Dobrze wiedziałam o co chodzi. Druid zaczął operować biednego psiaka, a ja w tym czasie zabierałam jego ból. Są pewne momenty, w których jestem dumna z bycia wilkołakiem. To jest jeden z nich. Przegadałam z Deatonem kilka dobrych godzin, od czasu do czasu pomagając mu w wiadomy sposób. Opowiedział mi dużo o sobie, o mieście i o ludziach, których poznałam. Ja tak samo powiedziałam mu kilka informacji o mnie. W końcu poprosiłam go o numer telefonu do Dereka, ale go nie posiadał więc dostałam numer Stiles'a. Nie ważne kto,ważne że z samochodem. Zadzwoniłam do chłopaka, który odebrał po kilku sygnałach.

- Ha-looo? - powiedział tym swoim Stailsowym głosem, przeciągając ostatnią sylabę.

- Hej, tu twoja ulubiona kuzynka. Liczę, że zaraz odbierzesz mnie od Deatona. Czekam z niecierpliwością i nie znoszę sprzeciwu. Paaaa - mówiąc ostatnie słowo rozłączyłam się.

Przynjamniej nie miał czasu by się nie zgodzić. Deaton spojrzał na mnie zdziwiony lecz niczego nie skomentował. Stiles po chwili zapukał do gabinetu i razem wyszliśmy na zewnątrz. Szybko weszłam do niebieskieego jeepa, starając się zniżyć jak najbardziej na siedzeniu.

- Możesz mi powiedzieć co tak właściwie robisz? - zapytałam końcu Stiles.

- Nie widać? Siedzę - odparłam, niemalże dotykając plecami poziomej części fotela.

- Ale dla... A zresztą, nieważne - przerwał gdy zobaczył, że patrzę na niego wzrokiem mówiącym jeszcze słowo a skończy mi się cierpliwość.

- Gdzie cie podrzucić?

- Do loftu Dereka.

- Jak ci się z nim mieszka? - zagaił odpalajac silnik.

- Jest wkurzajacym, zbyt pewnym siebie, bucowatym i gburowatym gnojkiem, wstajacym przed szóstą i zmuszającym niewinnych ludzi do wysiłku jeszcze zanim wypiją kawę.
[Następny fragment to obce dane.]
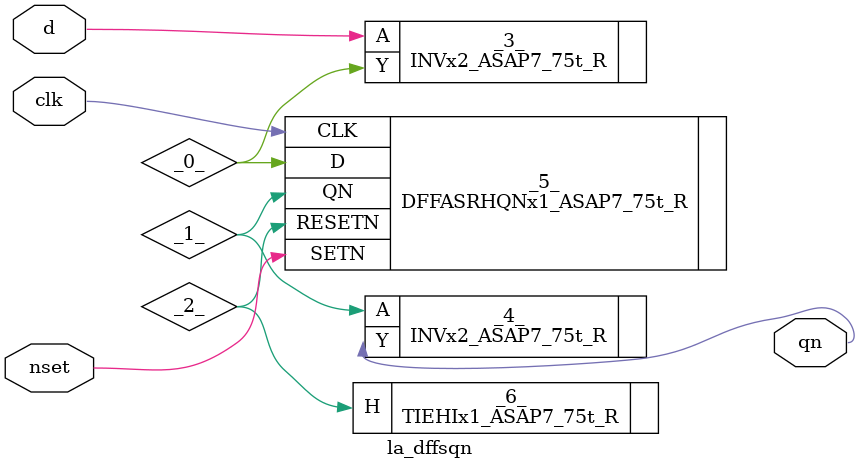
<source format=v>

/* Generated by Yosys 0.44 (git sha1 80ba43d26, g++ 11.4.0-1ubuntu1~22.04 -fPIC -O3) */

(* top =  1  *)
(* src = "inputs/la_dffsqn.v:11.1-24.10" *)
module la_dffsqn (
    d,
    clk,
    nset,
    qn
);
  (* src = "inputs/la_dffsqn.v:20.3-22.19" *)
  wire _0_;
  wire _1_;
  wire _2_;
  (* src = "inputs/la_dffsqn.v:15.11-15.14" *)
  input clk;
  wire clk;
  (* src = "inputs/la_dffsqn.v:14.11-14.12" *)
  input d;
  wire d;
  (* src = "inputs/la_dffsqn.v:16.11-16.15" *)
  input nset;
  wire nset;
  (* src = "inputs/la_dffsqn.v:17.16-17.18" *)
  output qn;
  wire qn;
  INVx2_ASAP7_75t_R _3_ (
      .A(d),
      .Y(_0_)
  );
  INVx2_ASAP7_75t_R _4_ (
      .A(_1_),
      .Y(qn)
  );
  (* src = "inputs/la_dffsqn.v:20.3-22.19" *)
  DFFASRHQNx1_ASAP7_75t_R _5_ (
      .CLK(clk),
      .D(_0_),
      .QN(_1_),
      .RESETN(_2_),
      .SETN(nset)
  );
  TIEHIx1_ASAP7_75t_R _6_ (.H(_2_));
endmodule

</source>
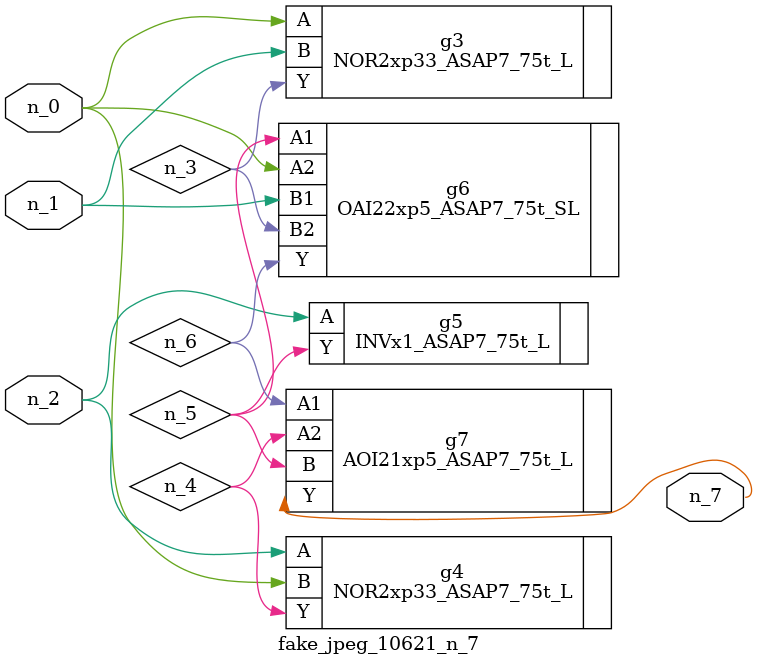
<source format=v>
module fake_jpeg_10621_n_7 (n_0, n_2, n_1, n_7);

input n_0;
input n_2;
input n_1;

output n_7;

wire n_3;
wire n_4;
wire n_6;
wire n_5;

NOR2xp33_ASAP7_75t_L g3 ( 
.A(n_0),
.B(n_1),
.Y(n_3)
);

NOR2xp33_ASAP7_75t_L g4 ( 
.A(n_2),
.B(n_0),
.Y(n_4)
);

INVx1_ASAP7_75t_L g5 ( 
.A(n_2),
.Y(n_5)
);

OAI22xp5_ASAP7_75t_SL g6 ( 
.A1(n_5),
.A2(n_0),
.B1(n_1),
.B2(n_3),
.Y(n_6)
);

AOI21xp5_ASAP7_75t_L g7 ( 
.A1(n_6),
.A2(n_4),
.B(n_5),
.Y(n_7)
);


endmodule
</source>
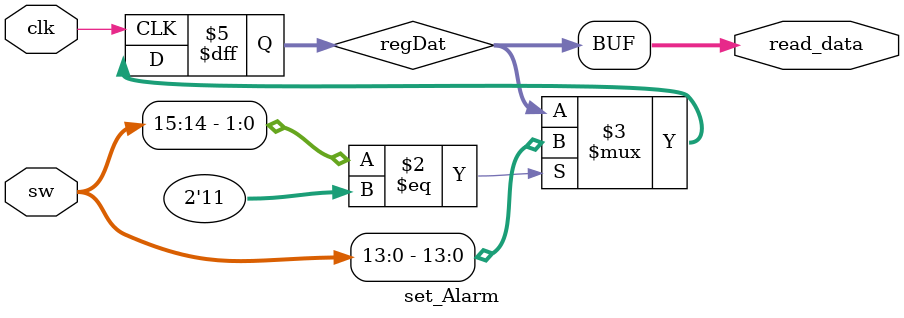
<source format=sv>
`timescale 1ns / 1ps
module set_Alarm (
    output logic [13:0] read_data,
    input logic [15:0] sw,
    input logic clk 
    );
    
  logic [13:0] regDat;
  always @(posedge clk) begin    //Note always_ff doesnt work in this IDE
    if(sw[15:14] == 2'b11) regDat <= sw[13:0];
  end
  assign read_data = regDat;
endmodule
</source>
- Stary, dobry Derek. W ogóle się nie zmienił - podsumował Stiles na co się uśmiechnęłam.

- Scott mówił, że zapraszał cie wczoraj do mnie. To jak, wpadasz? Będą wszyscy. To świetna okazja żeby się lepiej poznać - dodał.
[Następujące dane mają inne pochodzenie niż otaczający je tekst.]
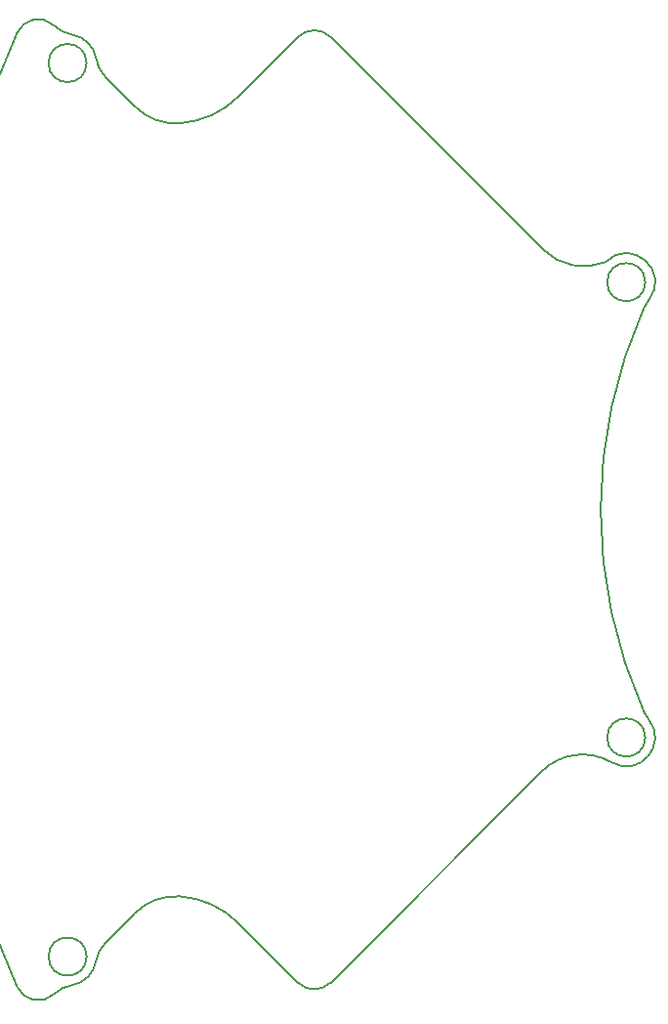
<source format=gbr>
%TF.GenerationSoftware,KiCad,Pcbnew,7.0.9*%
%TF.CreationDate,2024-12-16T14:33:08+09:00*%
%TF.ProjectId,Main maicon,4d61696e-206d-4616-9963-6f6e2e6b6963,rev?*%
%TF.SameCoordinates,Original*%
%TF.FileFunction,Profile,NP*%
%FSLAX46Y46*%
G04 Gerber Fmt 4.6, Leading zero omitted, Abs format (unit mm)*
G04 Created by KiCad (PCBNEW 7.0.9) date 2024-12-16 14:33:08*
%MOMM*%
%LPD*%
G01*
G04 APERTURE LIST*
%TA.AperFunction,Profile*%
%ADD10C,0.200000*%
%TD*%
G04 APERTURE END LIST*
D10*
X127666667Y-67143406D02*
G75*
G03*
X127666667Y-67143406I-1650000J0D01*
G01*
X73208390Y-128194216D02*
G75*
G03*
X76414584Y-128833744I1828510J810316D01*
G01*
X80051012Y-47749459D02*
G75*
G03*
X80889297Y-49380265I2959188J490259D01*
G01*
X127960576Y-68715421D02*
G75*
G03*
X127557276Y-69371234I2333424J-1886879D01*
G01*
X76414615Y-44906439D02*
G75*
G03*
X73208353Y-45545984I-1377715J-1449861D01*
G01*
X127960606Y-68715445D02*
G75*
G03*
X124218837Y-65406224I-1943906J1572045D01*
G01*
X80050940Y-47749471D02*
G75*
G03*
X77992147Y-45691665I-2466340J-408729D01*
G01*
X83429469Y-51920457D02*
G75*
G03*
X87308770Y-53373082I3535531J3535557D01*
G01*
X77992147Y-128048553D02*
G75*
G03*
X76414584Y-128833745I488953J-2959747D01*
G01*
X100391453Y-45901453D02*
G75*
G03*
X97563026Y-45901453I-1414213J-1414211D01*
G01*
X127557279Y-104368981D02*
G75*
G03*
X127960574Y-105024797I2735321J1230181D01*
G01*
X87308768Y-120367161D02*
G75*
G03*
X83429478Y-121819768I-343868J-4987939D01*
G01*
X77992139Y-128048506D02*
G75*
G03*
X80050989Y-125990753I-407439J2466506D01*
G01*
X80889296Y-124359950D02*
X83429478Y-121819768D01*
X79234633Y-48158227D02*
G75*
G03*
X79234633Y-48158227I-1650000J0D01*
G01*
X73208355Y-45545985D02*
G75*
G03*
X73208353Y-128194232I93254035J-41324125D01*
G01*
X76414564Y-44906493D02*
G75*
G03*
X77992147Y-45691663I2066736J2175093D01*
G01*
X127666667Y-106596810D02*
G75*
G03*
X127666667Y-106596810I-1650000J0D01*
G01*
X83429478Y-51920448D02*
X80889296Y-49380266D01*
X118800000Y-64310000D02*
X100391453Y-45901453D01*
X97563027Y-127838762D02*
G75*
G03*
X100391452Y-127838762I1414213J1414210D01*
G01*
X97563026Y-45901453D02*
X92415611Y-51048867D01*
X127557278Y-69371235D02*
G75*
G03*
X127557276Y-104368982I38905092J-17498875D01*
G01*
X92415592Y-122691368D02*
G75*
G03*
X87308770Y-120367134I-5656692J-5656432D01*
G01*
X124754585Y-108754815D02*
G75*
G03*
X118694841Y-109535378I-2524185J-4316085D01*
G01*
X92415611Y-122691349D02*
X97563026Y-127838763D01*
X118800026Y-64309974D02*
G75*
G03*
X124218836Y-65406222I3535574J3535674D01*
G01*
X80889291Y-124359945D02*
G75*
G03*
X80050990Y-125990753I2121409J-2121355D01*
G01*
X124754533Y-108754904D02*
G75*
G03*
X127960573Y-105024797I1262067J2158104D01*
G01*
X79234633Y-125581989D02*
G75*
G03*
X79234633Y-125581989I-1650000J0D01*
G01*
X100391453Y-127838763D02*
X118694840Y-109535377D01*
X87308771Y-53373098D02*
G75*
G03*
X92415611Y-51048867I-550271J7981598D01*
G01*
M02*

</source>
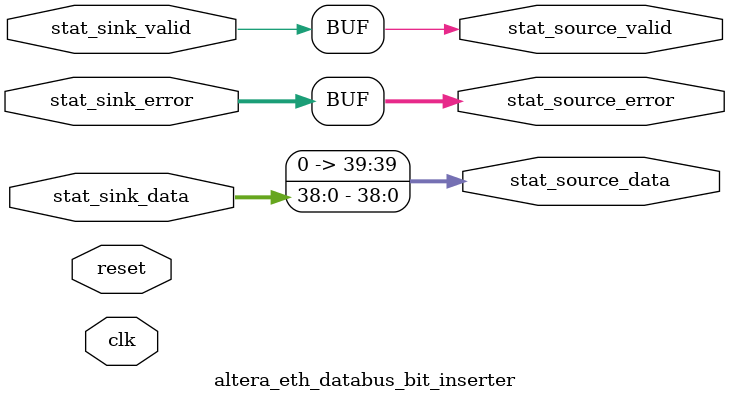
<source format=v>


`timescale 1ns/1ps 

module altera_eth_databus_bit_inserter(
    clk,
    reset,
    
    stat_sink_valid,
    stat_sink_data,
    stat_sink_error,
    
    stat_source_valid,
    stat_source_data,
    stat_source_error


);

localparam STATUS_WIDTH = 39;
localparam ERROR_WIDTH  = 7;

input clk;
input reset;
input stat_sink_valid;
input [(STATUS_WIDTH-1):0]stat_sink_data;
input [(ERROR_WIDTH-1):0]stat_sink_error;

output wire stat_source_valid;
output wire [(ERROR_WIDTH-1):0] stat_source_error;
output wire [STATUS_WIDTH:0] stat_source_data;

assign stat_source_error = stat_sink_error;
assign stat_source_valid = stat_sink_valid;
//This is because of VHDL compilation warning: eth_rx_Statistic collector is using bit 39, whereelse 2.5G is not supporting PFC
assign stat_source_data =  {1'b0,stat_sink_data};

endmodule

</source>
- Nie mam dziś za bardzo czasu.

- A co będziesz robić? - zapytał.

Czy on musi być taki wścibski?

- Będę mordować ludzi w parku - odparłam zirytowana.

- Słyszę tę ironię w twoim głosie, ale mimo wszystko mam Cię na oku, Lexi - powiedział, wskazując dwoma palcami na swoje oczy, a potem w moją stronę.
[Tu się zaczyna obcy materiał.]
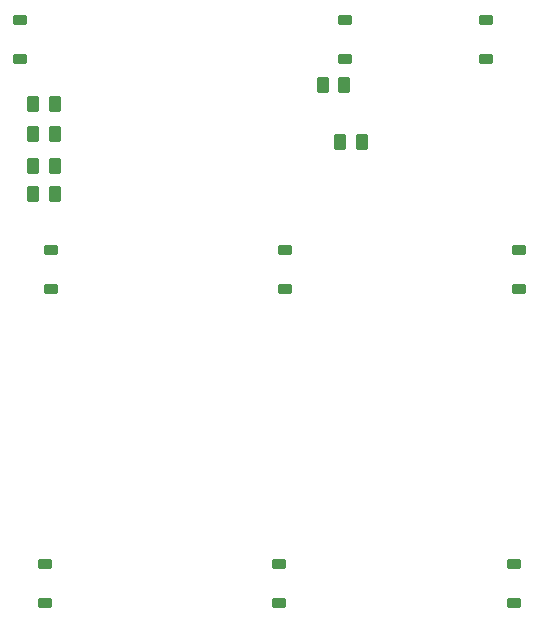
<source format=gbr>
%TF.GenerationSoftware,KiCad,Pcbnew,9.0.3*%
%TF.CreationDate,2025-07-28T22:58:47-04:00*%
%TF.ProjectId,9kMacroPCB,396b4d61-6372-46f5-9043-422e6b696361,rev?*%
%TF.SameCoordinates,Original*%
%TF.FileFunction,Paste,Bot*%
%TF.FilePolarity,Positive*%
%FSLAX46Y46*%
G04 Gerber Fmt 4.6, Leading zero omitted, Abs format (unit mm)*
G04 Created by KiCad (PCBNEW 9.0.3) date 2025-07-28 22:58:47*
%MOMM*%
%LPD*%
G01*
G04 APERTURE LIST*
G04 Aperture macros list*
%AMRoundRect*
0 Rectangle with rounded corners*
0 $1 Rounding radius*
0 $2 $3 $4 $5 $6 $7 $8 $9 X,Y pos of 4 corners*
0 Add a 4 corners polygon primitive as box body*
4,1,4,$2,$3,$4,$5,$6,$7,$8,$9,$2,$3,0*
0 Add four circle primitives for the rounded corners*
1,1,$1+$1,$2,$3*
1,1,$1+$1,$4,$5*
1,1,$1+$1,$6,$7*
1,1,$1+$1,$8,$9*
0 Add four rect primitives between the rounded corners*
20,1,$1+$1,$2,$3,$4,$5,0*
20,1,$1+$1,$4,$5,$6,$7,0*
20,1,$1+$1,$6,$7,$8,$9,0*
20,1,$1+$1,$8,$9,$2,$3,0*%
G04 Aperture macros list end*
%ADD10RoundRect,0.250000X0.262500X0.450000X-0.262500X0.450000X-0.262500X-0.450000X0.262500X-0.450000X0*%
%ADD11RoundRect,0.225000X-0.375000X0.225000X-0.375000X-0.225000X0.375000X-0.225000X0.375000X0.225000X0*%
%ADD12RoundRect,0.225000X0.375000X-0.225000X0.375000X0.225000X-0.375000X0.225000X-0.375000X-0.225000X0*%
G04 APERTURE END LIST*
D10*
%TO.C,R6*%
X159385000Y-52324000D03*
X157560000Y-52324000D03*
%TD*%
D11*
%TO.C,D5*%
X152908000Y-64769000D03*
X152908000Y-61469000D03*
%TD*%
D10*
%TO.C,R5*%
X157908000Y-47498000D03*
X156083000Y-47498000D03*
%TD*%
%TO.C,R4*%
X133373500Y-54356000D03*
X131548500Y-54356000D03*
%TD*%
%TO.C,R3*%
X133373500Y-56769000D03*
X131548500Y-56769000D03*
%TD*%
%TO.C,R2*%
X133397000Y-51689000D03*
X131572000Y-51689000D03*
%TD*%
%TO.C,R1*%
X133373500Y-49149000D03*
X131548500Y-49149000D03*
%TD*%
D11*
%TO.C,D1*%
X130429000Y-42006250D03*
X130429000Y-45306250D03*
%TD*%
%TO.C,D3*%
X169862500Y-42006250D03*
X169862500Y-45306250D03*
%TD*%
%TO.C,D4*%
X133096000Y-61469000D03*
X133096000Y-64769000D03*
%TD*%
%TO.C,D6*%
X172720000Y-61469000D03*
X172720000Y-64769000D03*
%TD*%
D12*
%TO.C,D7*%
X132556250Y-91343750D03*
X132556250Y-88043750D03*
%TD*%
D11*
%TO.C,D2*%
X157956250Y-42006250D03*
X157956250Y-45306250D03*
%TD*%
D12*
%TO.C,D9*%
X172243750Y-91343750D03*
X172243750Y-88043750D03*
%TD*%
%TO.C,D8*%
X152400000Y-91343750D03*
X152400000Y-88043750D03*
%TD*%
M02*

</source>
Po kilku minutach byliśmy juz pod loftem Hale'ów. Wyszłam z samochodu, a Stiles odjechał machając mi na pożegnanie. Weszłam do środka, przygotowałam kolację i przeczytałam kilka stron książki, która leżała na jednej z niewielu półek. Gdy spojrzałam na zegarek, zbliżała się już dwudziesta.

- Czas się zbierać - wyszeptałam sama do siebie, uśmiechając się pod nosem z nadchodzącej akcji. Dobrze, że Dereka nie ma w mieszkaniu bo założę się, że nie wyszłabym stąd bez tłumaczenia się dokąd idę. W razie czego powiem, że wychodzę do Stilesa ale wolałabym nie kłamać jeżeli nie jest to potrzebne.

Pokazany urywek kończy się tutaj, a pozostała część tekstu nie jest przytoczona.